◆ Sujet à traiter ◆
Répondez aux questions suivantes à partir du texte sur les grands projets d'aménagement du territoire.
(a) Quels exemples de grands projets le texte donne-t-il entre parenthèses dans sa première phrase ?
(b) Quelles protections contre les nuisances sont citées en exemple au point 2) ?
(c) Lors de la construction de quelle autoroute des dizaines de zones humides ont-elles été supprimées ?

*** Texte à lire ***

Les fameux «grands projets» sont souvent des projets d’aménagement du territoire d’ampleur (aéroport, ligne TGV, autoroute…). Sont-ils inutiles? Derrière cette inutilité affirmée par les « défenseurs de l’environnement » se cachent plusieurs raisons au refus, certaines avouables, d’autres moins… Certains refusent les projets par intérêt individuel de propriétaires (on ne veut pas avoir de nuisances à côté de chez soi). Ce qui doit être entendu et peut être résolu. D’autres parce qu’il y a des impacts environnementaux négatifs. Mais là encore cela peut être résolu. D’autres parce qu’ils jugent que le projet en lui-même est inutile. Prenons ces arguments un par un pour essayer de mettre en place une démarche progressiste soucieuse de l’environnement face à des projets d’aménagement du territoire:

1) Vérifier l’utilité sociale, l’intérêt collectif d’un projet, en faisant abstraction, dans un premier temps des impacts environnementaux. Tel projet correspond-il exclusivement à l’intérêt financier des grands groupes du BTP ou à une réelle amélioration du quotidien des gens? Mais une fois cela fait…

2) Se battre pour le bien-être humain. Par exemple, exiger des protections contre les nuisances environnementales. L’expérience des militants est truffée d’exemples où il est possible d’obtenir une réduction des nuisances pour le plus grand nombre (murs anti bruits, chaussées couvertes, interdiction des vols de nuits…). Cela répond à la défense des intérêts individuels et est très rassembleur. Et indissociablement,

3) Travailler à la minimisation des impacts environnementaux au sens large. La loi y oblige à travers des mesures compensatoires, et la science le permet avec l’écologie de la restauration. Qu’il me soit permis de développer ici sur cet aspect peu connu à travers mon expérience professionnelle. Lors de la construction de l’autoroute A87, des dizaines de zones humides ont été supprimées dans lesquels vivaient des espèces protégées. Il était donc possible de mettre en échec ce projet autoroutier, ou, à tout le moins, demande des modifications de tracé. J’ai travaillé, avec mon laboratoire de l’époque, à proposer des mesures compensatoires c’est-à-dire des recréations de zones humides pour compenser celles qui étaient détruites. La grande majorité des espèces que nous surveillions sont revenues sur ces nouvelles zones humides, de nouvelles se sont installées. Foin de scientisme, je ne dis pas que tout fonctionne à merveille dans tous les cas, mais cette expérience, parmi d’autres, montre qu’il est possible de travailler à des mesures compensatoires de qualité qui réduisent ou annulent les impacts environnementaux. On doit travailler à leur application, avec les compétences des bureaux d’études en environnement et des chercheurs en écologie de la restauration.

*** Entrées fournies ***

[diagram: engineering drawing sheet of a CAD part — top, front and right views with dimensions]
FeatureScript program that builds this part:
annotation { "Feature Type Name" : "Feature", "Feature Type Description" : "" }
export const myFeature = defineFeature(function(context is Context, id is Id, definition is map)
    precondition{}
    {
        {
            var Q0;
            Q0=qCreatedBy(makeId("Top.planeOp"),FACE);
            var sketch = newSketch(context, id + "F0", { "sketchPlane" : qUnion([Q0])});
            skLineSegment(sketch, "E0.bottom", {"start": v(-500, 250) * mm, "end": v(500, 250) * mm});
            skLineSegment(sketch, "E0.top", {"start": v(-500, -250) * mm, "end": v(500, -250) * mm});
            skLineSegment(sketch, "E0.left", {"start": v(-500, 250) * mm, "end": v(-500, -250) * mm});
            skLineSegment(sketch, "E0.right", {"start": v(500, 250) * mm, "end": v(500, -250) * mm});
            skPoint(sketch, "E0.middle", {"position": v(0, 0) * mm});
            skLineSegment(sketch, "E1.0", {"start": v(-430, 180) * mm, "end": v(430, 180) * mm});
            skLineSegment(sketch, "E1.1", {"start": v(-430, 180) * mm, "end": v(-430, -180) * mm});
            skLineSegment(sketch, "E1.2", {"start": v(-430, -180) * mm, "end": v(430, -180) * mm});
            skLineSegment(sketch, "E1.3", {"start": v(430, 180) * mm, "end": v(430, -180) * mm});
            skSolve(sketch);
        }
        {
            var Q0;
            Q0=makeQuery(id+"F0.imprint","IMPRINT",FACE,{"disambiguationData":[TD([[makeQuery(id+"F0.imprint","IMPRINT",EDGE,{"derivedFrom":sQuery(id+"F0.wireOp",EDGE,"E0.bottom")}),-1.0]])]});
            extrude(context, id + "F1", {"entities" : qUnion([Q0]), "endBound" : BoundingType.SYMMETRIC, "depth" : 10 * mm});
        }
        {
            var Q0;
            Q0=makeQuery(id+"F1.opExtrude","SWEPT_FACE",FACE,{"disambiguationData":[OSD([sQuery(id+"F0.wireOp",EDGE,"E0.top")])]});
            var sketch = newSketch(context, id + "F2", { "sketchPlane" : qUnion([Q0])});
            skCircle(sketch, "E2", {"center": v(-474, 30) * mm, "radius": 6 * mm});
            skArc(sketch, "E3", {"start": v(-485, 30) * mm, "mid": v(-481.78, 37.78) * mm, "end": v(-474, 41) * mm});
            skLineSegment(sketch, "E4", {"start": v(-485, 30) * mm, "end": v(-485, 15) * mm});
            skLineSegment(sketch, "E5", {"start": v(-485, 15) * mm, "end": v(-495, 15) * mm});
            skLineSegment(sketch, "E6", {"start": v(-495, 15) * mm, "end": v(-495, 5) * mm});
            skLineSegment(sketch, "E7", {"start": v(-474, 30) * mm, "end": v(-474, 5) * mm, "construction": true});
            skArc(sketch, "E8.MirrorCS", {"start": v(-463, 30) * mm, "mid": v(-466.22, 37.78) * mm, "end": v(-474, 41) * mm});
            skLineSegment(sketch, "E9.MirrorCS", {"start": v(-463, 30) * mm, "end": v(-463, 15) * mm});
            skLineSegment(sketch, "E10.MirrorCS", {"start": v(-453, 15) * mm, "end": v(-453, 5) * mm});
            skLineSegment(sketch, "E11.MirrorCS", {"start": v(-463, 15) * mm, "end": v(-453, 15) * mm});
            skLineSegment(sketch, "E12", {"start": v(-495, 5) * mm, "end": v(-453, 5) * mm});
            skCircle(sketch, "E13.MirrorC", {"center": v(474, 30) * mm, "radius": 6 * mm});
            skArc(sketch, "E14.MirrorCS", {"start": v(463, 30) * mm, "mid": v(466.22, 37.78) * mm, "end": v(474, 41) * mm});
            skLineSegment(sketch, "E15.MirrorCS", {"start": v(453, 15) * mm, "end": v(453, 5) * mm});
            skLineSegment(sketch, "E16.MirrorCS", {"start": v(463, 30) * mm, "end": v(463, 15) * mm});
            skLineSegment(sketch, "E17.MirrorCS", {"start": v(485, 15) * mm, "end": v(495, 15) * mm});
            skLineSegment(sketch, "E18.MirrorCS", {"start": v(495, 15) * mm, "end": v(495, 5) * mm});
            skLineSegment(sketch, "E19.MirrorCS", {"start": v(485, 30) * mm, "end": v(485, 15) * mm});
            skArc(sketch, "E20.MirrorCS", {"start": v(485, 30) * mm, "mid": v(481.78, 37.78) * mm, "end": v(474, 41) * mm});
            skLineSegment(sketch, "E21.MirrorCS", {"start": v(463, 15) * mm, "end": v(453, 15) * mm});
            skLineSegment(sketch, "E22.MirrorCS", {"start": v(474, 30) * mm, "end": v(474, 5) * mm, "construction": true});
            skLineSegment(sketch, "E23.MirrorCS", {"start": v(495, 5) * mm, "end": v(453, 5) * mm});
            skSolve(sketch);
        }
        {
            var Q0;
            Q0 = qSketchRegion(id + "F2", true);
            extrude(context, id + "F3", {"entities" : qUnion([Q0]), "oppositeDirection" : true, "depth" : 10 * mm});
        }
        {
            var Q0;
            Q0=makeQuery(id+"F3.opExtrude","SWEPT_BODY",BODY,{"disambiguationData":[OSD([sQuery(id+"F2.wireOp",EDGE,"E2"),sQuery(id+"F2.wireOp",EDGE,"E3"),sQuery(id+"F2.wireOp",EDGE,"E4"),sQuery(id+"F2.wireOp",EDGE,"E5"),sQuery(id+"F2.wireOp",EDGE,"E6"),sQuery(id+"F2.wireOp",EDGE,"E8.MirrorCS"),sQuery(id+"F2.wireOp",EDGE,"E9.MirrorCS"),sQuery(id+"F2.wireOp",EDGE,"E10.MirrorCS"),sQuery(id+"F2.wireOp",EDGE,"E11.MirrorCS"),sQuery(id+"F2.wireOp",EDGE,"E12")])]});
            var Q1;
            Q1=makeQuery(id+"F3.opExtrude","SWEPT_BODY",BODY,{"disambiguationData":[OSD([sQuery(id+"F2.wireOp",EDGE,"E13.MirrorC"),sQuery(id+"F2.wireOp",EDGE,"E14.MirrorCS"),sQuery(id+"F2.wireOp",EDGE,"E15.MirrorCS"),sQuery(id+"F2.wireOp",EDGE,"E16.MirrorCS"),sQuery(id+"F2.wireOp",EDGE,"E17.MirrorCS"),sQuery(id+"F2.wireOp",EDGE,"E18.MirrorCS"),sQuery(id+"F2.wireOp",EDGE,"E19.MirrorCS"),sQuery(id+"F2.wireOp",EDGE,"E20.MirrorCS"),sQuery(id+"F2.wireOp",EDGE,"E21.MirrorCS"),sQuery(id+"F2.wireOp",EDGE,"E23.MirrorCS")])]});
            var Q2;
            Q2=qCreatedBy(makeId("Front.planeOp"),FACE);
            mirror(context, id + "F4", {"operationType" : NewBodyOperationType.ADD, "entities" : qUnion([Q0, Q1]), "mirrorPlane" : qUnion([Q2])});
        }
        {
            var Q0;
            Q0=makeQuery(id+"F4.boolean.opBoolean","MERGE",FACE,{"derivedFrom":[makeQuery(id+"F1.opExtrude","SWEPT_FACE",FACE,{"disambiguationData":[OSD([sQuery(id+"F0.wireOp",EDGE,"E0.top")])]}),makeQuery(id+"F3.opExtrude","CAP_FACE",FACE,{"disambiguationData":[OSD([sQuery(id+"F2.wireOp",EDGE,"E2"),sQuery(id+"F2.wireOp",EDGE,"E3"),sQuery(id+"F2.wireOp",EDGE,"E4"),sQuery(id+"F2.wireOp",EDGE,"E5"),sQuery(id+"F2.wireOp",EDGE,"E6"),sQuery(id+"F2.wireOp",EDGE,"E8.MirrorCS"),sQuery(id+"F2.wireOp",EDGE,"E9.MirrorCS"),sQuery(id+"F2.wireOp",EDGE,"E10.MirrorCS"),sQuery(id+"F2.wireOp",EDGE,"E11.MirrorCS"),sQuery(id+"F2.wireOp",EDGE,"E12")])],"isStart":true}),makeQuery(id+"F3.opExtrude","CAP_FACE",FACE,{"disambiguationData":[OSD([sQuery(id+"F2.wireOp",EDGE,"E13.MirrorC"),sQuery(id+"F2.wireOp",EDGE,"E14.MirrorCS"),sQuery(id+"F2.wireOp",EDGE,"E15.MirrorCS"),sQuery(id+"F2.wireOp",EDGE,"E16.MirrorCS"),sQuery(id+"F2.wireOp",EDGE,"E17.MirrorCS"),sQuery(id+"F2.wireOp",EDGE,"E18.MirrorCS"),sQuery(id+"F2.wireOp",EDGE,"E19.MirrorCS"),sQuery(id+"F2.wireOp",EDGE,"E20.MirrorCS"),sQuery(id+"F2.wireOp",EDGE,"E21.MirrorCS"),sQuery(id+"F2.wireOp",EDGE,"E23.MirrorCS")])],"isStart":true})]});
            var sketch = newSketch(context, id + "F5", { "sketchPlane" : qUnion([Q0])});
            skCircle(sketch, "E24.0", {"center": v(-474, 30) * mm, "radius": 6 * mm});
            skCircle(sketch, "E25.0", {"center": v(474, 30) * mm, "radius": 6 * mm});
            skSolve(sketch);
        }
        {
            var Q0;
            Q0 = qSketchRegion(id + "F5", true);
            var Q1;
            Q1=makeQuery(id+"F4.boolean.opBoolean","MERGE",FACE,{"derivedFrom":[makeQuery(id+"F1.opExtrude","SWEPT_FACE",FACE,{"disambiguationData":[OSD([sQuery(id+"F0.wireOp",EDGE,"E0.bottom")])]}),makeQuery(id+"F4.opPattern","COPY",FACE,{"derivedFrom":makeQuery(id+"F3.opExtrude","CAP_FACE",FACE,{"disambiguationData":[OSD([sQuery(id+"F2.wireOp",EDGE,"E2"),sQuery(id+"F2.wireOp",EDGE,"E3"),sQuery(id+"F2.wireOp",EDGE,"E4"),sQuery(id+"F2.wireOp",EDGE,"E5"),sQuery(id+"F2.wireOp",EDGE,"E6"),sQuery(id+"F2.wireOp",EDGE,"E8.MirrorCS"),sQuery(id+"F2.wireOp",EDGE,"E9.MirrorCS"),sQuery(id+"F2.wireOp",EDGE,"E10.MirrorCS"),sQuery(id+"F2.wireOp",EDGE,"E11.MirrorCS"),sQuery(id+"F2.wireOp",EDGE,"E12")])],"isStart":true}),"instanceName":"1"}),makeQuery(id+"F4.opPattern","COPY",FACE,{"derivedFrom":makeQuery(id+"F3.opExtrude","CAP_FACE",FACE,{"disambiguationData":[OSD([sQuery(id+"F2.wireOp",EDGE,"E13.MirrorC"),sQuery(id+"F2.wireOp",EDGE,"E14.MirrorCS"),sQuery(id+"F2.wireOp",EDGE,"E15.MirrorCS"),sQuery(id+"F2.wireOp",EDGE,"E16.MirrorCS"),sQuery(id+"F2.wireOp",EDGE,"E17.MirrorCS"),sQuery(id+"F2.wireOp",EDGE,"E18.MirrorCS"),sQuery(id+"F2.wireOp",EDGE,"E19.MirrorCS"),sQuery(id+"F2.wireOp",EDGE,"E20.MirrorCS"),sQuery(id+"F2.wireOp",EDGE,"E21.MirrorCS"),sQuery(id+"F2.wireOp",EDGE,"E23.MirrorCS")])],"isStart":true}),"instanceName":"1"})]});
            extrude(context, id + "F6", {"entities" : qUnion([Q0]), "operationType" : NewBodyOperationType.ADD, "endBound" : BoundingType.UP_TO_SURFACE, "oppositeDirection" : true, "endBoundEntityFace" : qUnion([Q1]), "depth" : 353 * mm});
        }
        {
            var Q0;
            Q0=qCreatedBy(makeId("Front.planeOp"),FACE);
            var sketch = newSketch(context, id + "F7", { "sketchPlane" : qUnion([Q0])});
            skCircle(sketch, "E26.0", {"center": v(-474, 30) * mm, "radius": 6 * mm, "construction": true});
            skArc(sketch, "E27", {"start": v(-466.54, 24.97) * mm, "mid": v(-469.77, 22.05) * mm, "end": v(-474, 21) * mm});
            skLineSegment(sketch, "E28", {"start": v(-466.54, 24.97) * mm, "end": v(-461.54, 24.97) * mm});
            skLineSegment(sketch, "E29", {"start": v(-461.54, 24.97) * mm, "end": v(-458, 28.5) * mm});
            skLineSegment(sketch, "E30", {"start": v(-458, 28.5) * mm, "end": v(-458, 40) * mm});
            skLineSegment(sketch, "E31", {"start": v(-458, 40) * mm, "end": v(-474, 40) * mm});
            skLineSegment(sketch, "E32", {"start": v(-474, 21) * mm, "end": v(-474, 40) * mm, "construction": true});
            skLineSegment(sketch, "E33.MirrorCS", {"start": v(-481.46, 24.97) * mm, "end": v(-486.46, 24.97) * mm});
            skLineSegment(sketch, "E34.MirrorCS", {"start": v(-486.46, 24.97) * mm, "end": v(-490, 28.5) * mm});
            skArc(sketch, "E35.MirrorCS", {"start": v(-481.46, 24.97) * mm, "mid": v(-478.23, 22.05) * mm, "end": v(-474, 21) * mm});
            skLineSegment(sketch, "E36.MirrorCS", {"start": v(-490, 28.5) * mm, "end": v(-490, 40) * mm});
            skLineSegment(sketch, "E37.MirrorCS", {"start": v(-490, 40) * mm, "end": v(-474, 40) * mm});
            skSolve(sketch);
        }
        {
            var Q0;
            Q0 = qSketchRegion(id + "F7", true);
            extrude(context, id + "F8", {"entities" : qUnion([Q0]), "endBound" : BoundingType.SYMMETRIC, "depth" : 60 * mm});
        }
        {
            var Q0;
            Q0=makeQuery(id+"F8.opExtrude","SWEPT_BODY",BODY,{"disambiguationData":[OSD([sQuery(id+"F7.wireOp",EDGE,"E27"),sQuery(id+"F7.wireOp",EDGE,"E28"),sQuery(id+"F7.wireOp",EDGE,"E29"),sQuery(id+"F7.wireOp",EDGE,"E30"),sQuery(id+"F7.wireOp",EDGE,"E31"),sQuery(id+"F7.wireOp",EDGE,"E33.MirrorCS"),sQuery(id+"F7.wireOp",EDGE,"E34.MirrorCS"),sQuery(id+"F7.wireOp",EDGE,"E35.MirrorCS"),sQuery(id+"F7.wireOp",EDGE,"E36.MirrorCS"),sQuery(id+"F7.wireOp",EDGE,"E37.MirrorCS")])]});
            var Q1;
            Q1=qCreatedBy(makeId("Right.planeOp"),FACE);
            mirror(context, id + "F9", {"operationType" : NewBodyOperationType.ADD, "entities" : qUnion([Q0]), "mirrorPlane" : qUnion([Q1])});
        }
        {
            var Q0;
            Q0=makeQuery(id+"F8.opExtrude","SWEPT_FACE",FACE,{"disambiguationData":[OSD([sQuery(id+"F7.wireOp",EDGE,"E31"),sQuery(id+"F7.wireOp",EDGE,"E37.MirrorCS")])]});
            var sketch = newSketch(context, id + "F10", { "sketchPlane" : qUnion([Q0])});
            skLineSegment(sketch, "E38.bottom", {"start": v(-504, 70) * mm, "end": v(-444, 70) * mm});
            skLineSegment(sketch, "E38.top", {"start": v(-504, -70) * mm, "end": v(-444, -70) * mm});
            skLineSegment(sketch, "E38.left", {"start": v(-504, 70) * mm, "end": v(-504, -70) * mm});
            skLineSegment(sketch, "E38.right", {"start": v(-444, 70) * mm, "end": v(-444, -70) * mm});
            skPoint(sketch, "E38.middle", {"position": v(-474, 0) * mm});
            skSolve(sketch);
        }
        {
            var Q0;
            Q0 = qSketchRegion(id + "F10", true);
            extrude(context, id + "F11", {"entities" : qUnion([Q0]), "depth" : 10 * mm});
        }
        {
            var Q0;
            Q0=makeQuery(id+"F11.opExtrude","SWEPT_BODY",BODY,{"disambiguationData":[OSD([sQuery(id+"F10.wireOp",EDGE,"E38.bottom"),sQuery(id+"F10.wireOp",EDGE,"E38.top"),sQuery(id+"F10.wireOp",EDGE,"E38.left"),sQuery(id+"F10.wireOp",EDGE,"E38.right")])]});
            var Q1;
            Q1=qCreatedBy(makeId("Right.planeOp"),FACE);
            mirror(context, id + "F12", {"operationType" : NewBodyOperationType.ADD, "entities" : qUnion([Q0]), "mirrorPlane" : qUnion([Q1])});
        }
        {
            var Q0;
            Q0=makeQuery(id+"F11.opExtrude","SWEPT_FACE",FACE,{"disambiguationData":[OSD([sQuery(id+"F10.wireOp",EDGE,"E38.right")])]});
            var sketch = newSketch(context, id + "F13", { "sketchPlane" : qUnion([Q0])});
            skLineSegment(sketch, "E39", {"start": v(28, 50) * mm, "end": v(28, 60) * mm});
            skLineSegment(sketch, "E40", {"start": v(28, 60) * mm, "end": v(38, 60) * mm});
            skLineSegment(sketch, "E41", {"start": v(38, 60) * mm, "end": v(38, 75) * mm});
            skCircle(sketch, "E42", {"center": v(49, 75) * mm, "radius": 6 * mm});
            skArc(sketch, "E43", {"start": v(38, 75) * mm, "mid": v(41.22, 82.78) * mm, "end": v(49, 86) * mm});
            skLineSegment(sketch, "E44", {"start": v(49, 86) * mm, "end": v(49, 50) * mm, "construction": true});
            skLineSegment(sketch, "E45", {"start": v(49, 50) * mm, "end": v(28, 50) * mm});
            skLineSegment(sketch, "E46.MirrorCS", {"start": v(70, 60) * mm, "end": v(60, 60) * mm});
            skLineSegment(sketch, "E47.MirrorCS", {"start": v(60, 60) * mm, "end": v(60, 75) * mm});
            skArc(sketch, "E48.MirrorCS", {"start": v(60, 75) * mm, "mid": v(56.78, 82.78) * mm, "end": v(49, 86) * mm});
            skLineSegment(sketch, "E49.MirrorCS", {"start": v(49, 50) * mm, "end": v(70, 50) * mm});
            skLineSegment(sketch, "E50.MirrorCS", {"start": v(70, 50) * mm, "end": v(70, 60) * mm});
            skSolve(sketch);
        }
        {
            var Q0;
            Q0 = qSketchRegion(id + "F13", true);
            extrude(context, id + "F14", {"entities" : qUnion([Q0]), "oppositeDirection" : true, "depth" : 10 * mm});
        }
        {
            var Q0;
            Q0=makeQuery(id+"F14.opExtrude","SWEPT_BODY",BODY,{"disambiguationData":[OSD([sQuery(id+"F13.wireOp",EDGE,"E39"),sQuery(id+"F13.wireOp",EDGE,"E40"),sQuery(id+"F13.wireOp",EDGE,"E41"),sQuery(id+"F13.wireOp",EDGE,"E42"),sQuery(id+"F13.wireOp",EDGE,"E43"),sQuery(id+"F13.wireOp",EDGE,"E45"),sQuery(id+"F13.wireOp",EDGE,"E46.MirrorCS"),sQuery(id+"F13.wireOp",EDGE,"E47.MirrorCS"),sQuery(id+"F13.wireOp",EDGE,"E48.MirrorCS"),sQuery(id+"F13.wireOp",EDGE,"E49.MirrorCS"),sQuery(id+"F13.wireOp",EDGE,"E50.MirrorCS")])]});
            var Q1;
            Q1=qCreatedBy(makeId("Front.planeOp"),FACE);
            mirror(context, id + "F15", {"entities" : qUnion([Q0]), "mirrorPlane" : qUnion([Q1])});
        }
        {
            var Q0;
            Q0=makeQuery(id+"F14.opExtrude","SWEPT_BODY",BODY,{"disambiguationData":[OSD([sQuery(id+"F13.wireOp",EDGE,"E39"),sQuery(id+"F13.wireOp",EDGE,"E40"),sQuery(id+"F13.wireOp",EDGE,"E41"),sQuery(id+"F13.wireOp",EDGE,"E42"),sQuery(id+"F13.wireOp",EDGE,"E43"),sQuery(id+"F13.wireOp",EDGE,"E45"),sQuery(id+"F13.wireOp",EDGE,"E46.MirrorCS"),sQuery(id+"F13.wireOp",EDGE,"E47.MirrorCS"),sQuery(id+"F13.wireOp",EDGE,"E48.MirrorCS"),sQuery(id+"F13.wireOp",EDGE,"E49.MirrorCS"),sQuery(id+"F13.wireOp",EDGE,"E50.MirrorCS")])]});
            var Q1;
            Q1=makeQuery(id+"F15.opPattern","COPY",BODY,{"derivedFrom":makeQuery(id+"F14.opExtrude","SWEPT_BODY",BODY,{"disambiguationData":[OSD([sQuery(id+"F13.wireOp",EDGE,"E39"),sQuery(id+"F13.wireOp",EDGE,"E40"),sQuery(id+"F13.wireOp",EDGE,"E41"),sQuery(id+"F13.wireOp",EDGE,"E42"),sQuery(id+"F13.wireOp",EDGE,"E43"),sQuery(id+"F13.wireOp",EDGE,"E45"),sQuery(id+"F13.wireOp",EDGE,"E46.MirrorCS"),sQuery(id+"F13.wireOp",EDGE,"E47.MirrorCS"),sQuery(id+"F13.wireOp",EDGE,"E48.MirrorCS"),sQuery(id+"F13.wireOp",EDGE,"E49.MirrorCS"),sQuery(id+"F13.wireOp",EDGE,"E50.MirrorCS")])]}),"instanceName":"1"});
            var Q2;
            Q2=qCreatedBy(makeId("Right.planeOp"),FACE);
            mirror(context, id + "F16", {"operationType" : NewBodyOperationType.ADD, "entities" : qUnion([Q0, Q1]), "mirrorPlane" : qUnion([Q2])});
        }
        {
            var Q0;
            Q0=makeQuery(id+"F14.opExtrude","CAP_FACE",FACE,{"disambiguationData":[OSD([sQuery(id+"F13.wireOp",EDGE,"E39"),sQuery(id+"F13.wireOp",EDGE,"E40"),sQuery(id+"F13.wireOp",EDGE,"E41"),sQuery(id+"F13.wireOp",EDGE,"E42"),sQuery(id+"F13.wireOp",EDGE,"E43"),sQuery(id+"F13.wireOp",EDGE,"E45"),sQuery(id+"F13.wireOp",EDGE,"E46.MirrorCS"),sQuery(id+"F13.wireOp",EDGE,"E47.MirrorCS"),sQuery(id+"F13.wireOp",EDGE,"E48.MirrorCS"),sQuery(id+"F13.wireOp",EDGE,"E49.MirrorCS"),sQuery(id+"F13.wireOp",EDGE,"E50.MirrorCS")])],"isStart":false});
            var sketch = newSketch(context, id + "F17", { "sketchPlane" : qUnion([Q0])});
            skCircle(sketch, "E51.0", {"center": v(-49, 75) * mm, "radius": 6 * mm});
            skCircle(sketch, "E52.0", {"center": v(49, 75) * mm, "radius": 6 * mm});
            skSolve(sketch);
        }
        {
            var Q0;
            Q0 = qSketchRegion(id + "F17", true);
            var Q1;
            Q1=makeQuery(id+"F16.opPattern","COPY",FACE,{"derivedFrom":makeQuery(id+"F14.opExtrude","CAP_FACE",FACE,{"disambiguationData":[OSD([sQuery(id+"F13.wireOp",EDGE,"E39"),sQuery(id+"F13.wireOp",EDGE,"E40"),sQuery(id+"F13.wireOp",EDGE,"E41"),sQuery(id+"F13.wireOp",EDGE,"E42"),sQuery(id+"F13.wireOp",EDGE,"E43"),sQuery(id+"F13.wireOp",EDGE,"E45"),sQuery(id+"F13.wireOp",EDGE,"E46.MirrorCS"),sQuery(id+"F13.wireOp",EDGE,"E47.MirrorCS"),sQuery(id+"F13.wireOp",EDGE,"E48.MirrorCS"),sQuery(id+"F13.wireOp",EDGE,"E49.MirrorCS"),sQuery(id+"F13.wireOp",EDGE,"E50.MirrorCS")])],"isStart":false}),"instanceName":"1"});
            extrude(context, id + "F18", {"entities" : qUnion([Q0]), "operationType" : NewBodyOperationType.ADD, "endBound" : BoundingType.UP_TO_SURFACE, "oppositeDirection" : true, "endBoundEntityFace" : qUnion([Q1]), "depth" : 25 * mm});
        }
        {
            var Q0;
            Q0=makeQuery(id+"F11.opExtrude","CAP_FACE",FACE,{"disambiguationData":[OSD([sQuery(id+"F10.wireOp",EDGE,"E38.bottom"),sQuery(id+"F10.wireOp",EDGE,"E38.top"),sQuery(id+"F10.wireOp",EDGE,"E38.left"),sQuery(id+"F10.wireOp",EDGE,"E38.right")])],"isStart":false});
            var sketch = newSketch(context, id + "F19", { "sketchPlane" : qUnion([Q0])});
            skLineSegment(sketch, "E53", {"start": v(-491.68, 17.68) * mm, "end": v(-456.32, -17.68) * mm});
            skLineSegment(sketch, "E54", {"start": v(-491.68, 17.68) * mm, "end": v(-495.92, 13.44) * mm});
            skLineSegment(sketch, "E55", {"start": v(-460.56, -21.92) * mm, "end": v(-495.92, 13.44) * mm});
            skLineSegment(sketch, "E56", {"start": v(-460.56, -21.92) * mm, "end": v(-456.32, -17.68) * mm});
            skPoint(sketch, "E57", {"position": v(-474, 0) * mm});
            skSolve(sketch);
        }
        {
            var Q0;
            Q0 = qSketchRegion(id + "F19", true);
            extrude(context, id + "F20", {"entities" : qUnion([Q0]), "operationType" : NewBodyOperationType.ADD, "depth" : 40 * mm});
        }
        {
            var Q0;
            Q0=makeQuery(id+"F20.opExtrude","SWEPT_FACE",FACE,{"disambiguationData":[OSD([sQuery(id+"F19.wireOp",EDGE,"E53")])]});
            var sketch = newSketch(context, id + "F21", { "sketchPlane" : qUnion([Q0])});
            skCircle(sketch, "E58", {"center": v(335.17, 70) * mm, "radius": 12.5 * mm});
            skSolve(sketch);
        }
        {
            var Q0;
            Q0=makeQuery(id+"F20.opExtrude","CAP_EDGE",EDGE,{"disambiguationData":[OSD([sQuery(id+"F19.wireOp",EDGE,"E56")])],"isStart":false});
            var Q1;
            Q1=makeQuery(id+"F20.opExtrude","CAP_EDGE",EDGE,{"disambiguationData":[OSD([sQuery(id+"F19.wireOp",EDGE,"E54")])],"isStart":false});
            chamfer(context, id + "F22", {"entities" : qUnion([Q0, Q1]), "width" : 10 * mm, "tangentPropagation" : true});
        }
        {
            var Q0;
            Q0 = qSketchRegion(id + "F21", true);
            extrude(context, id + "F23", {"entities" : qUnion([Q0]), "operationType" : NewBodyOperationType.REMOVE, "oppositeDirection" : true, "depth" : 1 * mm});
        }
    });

***

◆ Corrigé ◆
(a) Aéroport, ligne TGV, autoroute.
(b) Murs anti bruits, chaussées couvertes, interdiction des vols de nuits.
(c) L'autoroute A87.